We have developed Escherichia coli strains that internalize glucose utilizing the GalP permease instead of the phosphoenolpyruvate:carbohydrate phosphotransferase system. It has been demonstrated that a strain with these modifications (PTS(-)Glc(+)) can direct more carbon flux into the aromatic pathway than the wild-type parental strain (N. Flores et al., 1996, Nat. Biotechnol. 14, 620-623; G. Gosset et al., 1996, J. Ind. Microbiol. 17, 47-52; J. L. Baéz et al., 2001, Biotechnol. Bioeng. 73, 530-535). In this study, we have determined and compared the carbon fluxes of a wild-type strain (JM101), a PTS(-)Glc(-) strain, and two isogenic PTS(-)Glc(+) derivatives named PB12 and PB13 by combining genetic, biochemical, and NMR approaches.

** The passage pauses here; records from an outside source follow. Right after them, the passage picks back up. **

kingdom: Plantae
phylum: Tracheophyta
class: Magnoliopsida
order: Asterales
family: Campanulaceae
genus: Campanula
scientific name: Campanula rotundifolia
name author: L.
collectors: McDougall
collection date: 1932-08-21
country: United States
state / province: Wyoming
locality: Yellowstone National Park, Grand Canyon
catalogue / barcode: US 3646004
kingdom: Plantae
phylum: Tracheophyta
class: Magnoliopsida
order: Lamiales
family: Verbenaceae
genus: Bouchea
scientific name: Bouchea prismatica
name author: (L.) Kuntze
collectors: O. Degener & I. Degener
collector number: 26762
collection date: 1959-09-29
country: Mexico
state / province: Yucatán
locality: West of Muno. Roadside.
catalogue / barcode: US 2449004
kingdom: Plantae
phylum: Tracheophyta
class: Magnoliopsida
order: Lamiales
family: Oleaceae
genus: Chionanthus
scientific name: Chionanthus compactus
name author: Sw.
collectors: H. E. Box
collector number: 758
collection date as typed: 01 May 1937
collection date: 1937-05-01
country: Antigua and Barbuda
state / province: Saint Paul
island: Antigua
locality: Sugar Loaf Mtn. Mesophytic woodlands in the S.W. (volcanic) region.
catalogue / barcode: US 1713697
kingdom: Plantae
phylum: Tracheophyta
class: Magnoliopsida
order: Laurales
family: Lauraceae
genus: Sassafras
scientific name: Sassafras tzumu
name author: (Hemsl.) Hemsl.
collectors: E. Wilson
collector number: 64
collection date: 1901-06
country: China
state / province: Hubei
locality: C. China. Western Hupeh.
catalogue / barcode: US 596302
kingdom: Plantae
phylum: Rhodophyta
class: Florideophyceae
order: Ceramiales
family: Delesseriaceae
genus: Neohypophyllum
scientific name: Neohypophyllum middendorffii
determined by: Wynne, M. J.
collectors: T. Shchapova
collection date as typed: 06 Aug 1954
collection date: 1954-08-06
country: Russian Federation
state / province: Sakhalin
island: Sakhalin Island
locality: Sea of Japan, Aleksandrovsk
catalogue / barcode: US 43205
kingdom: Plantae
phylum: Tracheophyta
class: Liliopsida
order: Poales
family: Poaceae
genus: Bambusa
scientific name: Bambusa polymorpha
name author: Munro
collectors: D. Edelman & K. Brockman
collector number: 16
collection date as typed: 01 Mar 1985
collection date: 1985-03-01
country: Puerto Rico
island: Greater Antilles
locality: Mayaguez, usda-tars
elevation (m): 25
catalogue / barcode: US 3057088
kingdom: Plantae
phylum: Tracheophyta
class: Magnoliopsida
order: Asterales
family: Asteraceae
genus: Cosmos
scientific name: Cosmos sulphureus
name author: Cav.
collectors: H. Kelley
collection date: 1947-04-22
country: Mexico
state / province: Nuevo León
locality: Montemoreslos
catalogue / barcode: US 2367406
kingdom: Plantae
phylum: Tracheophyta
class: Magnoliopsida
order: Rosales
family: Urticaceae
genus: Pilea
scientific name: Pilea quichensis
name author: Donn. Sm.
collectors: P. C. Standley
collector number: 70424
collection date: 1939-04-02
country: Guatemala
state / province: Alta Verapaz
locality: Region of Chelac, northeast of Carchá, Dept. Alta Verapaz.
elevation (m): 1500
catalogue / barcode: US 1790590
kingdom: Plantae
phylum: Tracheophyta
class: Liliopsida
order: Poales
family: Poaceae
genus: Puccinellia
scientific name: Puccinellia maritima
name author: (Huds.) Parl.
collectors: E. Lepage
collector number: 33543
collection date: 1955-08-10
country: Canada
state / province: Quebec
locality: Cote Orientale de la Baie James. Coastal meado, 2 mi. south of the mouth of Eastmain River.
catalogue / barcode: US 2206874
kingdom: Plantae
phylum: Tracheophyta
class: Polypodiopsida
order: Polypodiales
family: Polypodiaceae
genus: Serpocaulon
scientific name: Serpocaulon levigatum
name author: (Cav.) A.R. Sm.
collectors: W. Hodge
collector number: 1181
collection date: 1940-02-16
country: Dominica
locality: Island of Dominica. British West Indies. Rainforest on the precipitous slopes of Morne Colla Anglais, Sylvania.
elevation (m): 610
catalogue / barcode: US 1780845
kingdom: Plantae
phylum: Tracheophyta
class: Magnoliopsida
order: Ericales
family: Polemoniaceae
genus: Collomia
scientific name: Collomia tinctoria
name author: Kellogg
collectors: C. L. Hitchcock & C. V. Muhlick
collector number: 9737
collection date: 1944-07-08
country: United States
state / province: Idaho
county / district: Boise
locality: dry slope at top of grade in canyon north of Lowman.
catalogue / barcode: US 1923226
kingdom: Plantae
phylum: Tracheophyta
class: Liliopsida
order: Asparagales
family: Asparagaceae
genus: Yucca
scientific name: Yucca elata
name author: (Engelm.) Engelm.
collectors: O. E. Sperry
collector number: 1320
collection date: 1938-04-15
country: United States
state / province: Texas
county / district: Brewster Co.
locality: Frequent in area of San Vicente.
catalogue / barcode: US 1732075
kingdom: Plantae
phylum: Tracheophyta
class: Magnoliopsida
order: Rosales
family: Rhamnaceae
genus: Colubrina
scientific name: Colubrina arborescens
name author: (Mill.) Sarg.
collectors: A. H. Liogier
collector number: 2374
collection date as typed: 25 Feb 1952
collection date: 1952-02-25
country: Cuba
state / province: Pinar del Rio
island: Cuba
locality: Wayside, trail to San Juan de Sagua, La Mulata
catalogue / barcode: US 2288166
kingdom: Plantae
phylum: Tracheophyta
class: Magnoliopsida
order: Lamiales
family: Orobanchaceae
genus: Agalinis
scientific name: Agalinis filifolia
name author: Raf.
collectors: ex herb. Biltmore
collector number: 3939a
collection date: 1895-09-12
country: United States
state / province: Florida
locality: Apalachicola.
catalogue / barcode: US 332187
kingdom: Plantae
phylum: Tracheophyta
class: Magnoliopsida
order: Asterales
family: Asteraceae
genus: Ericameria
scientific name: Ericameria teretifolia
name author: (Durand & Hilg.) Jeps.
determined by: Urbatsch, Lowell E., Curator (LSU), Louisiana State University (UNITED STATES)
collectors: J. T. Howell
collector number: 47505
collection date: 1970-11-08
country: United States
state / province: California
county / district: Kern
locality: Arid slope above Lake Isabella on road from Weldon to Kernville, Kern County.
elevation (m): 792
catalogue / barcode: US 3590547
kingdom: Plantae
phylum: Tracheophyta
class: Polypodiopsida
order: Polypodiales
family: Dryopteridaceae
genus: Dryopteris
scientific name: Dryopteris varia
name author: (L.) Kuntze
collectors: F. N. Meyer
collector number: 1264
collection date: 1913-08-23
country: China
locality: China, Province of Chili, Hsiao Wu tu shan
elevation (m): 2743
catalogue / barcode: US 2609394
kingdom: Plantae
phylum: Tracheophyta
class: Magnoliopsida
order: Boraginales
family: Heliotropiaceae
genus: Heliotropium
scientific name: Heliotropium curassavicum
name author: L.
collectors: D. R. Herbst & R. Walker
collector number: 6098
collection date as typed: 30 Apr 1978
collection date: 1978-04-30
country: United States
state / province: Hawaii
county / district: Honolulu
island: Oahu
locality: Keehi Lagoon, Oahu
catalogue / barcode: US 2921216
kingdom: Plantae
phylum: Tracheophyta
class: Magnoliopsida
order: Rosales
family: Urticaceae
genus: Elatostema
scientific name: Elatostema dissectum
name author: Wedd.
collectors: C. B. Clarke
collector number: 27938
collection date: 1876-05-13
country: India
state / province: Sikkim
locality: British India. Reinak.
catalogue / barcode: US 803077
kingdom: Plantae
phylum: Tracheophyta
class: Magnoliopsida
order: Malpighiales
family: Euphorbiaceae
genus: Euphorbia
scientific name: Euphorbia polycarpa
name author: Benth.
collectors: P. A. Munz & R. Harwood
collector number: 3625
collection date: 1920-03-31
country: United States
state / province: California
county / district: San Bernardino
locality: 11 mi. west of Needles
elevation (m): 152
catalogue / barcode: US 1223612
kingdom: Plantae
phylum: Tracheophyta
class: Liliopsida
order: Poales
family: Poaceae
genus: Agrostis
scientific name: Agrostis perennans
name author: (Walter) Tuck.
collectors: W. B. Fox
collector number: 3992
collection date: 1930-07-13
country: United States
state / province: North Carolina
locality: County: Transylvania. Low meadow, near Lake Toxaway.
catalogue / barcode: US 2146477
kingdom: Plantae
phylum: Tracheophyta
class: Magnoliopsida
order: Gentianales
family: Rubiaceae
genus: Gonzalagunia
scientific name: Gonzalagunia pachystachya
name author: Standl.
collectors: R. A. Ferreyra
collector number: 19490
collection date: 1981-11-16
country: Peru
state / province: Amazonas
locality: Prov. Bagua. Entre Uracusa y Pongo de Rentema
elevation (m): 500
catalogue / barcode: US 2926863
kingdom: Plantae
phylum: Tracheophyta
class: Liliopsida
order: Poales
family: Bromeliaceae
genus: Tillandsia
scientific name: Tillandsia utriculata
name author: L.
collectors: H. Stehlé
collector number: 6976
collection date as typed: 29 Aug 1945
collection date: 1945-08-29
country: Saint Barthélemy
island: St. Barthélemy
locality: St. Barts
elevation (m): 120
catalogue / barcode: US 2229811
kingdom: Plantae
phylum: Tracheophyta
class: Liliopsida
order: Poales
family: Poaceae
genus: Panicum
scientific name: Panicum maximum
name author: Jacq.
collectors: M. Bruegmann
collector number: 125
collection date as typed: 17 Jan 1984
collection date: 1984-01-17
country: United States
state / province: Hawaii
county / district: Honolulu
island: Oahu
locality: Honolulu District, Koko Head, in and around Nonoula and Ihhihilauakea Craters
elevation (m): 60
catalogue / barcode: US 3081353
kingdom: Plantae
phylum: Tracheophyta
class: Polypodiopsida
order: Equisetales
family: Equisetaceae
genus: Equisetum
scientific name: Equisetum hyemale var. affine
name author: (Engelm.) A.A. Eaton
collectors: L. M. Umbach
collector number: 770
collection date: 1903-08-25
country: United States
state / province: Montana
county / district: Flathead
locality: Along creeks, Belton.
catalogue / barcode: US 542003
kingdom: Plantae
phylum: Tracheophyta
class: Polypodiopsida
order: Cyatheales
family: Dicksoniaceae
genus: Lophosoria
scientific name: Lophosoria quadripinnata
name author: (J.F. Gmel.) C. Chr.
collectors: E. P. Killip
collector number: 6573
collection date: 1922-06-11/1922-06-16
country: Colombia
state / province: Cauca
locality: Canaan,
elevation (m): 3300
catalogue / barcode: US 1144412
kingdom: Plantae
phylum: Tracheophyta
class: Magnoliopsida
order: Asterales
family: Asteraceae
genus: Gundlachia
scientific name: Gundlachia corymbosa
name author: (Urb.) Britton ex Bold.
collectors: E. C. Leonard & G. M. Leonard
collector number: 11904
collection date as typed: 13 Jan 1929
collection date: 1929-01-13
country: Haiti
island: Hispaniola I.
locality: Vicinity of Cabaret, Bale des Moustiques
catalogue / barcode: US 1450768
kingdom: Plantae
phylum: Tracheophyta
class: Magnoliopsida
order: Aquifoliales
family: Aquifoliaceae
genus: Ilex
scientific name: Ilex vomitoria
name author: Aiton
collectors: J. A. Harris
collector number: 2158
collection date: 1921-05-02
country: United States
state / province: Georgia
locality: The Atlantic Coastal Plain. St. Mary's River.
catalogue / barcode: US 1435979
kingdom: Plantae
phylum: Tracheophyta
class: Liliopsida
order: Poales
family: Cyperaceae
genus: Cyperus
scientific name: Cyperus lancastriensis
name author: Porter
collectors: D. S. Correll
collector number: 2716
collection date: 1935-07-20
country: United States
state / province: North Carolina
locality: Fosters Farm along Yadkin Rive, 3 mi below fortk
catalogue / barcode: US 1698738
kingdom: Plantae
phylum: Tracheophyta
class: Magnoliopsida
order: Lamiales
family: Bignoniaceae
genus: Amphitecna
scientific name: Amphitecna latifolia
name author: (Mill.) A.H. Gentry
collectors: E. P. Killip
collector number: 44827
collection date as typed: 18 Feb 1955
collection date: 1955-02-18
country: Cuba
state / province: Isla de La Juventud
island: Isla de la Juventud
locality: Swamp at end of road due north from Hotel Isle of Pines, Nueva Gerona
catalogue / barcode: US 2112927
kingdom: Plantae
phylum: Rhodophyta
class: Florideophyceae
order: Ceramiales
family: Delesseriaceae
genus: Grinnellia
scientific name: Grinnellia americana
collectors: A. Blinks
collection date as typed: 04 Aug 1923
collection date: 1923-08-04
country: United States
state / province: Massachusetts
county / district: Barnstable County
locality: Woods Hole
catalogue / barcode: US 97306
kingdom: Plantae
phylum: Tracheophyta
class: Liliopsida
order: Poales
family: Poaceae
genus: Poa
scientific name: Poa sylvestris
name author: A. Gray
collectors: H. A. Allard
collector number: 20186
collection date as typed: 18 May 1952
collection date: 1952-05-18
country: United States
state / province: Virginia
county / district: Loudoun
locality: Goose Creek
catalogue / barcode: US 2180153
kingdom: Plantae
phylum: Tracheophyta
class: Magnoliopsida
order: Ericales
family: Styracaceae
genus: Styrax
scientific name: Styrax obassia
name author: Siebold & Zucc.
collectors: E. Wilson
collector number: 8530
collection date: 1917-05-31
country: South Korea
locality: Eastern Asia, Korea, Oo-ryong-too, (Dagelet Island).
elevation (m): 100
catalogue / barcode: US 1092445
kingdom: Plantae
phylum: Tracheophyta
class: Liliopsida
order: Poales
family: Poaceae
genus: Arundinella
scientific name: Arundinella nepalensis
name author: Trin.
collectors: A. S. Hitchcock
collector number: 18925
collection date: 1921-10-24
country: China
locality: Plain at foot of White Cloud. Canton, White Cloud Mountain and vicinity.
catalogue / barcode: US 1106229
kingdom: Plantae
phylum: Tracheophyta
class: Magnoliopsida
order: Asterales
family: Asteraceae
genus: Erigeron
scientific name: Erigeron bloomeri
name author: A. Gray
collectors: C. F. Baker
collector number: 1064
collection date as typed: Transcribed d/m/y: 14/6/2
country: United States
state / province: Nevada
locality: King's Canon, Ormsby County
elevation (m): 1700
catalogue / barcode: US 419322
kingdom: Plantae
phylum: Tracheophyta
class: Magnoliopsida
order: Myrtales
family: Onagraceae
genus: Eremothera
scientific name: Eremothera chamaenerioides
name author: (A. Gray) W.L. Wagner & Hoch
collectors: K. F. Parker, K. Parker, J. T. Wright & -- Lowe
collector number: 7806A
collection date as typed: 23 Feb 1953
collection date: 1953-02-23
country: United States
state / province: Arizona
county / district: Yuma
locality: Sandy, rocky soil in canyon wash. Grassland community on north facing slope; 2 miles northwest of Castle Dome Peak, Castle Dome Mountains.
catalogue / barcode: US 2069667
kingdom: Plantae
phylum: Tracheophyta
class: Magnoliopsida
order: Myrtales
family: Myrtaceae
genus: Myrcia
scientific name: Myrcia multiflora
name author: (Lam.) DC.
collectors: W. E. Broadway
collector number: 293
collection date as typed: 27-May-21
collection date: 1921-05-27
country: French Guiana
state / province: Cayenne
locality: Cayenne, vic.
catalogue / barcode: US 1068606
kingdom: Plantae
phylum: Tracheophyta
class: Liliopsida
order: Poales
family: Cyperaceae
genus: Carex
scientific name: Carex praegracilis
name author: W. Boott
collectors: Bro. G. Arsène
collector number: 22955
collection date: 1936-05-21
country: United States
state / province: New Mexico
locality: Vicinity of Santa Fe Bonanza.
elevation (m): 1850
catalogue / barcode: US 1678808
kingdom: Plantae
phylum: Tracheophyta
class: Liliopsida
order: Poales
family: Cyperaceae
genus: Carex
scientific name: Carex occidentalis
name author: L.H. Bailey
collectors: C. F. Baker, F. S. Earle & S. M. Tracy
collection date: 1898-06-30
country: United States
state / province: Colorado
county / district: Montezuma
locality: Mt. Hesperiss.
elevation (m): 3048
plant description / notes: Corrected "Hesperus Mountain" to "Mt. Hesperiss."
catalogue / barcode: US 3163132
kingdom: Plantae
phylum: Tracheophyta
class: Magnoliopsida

It was determined that in these strains a functional glk gene in the chromosome is required for rapid glucose consumption; furthermore, glucokinase-specific activities were higher than in the wild-type strain. (13)C labeling and NMR analysis allowed the determination of differences in vivo which include higher glycolytic fluxes of 93.1 and 89.2% compared with the 76.6% obtained for the wild-type E. coli. In PB12 and PB13 we found a flux through the malic enzymes of 4 and 10%, respectively, compared to zero in the wild-type strain. While flux through the Pck enzyme was absent in PB12 and PB13, in the wild type it was 7.7%. Finally, it was found that in the JM101 and PB12 strains both the oxidative and the nonoxidative branches of the pentose phosphate pathway contributed to ribose 5-phosphate synthesis, whereas in PB13 this pentose was synthesized almost exclusively through the oxidative branch. The determined carbon fluxes correlate with biochemical and genetic characterizations.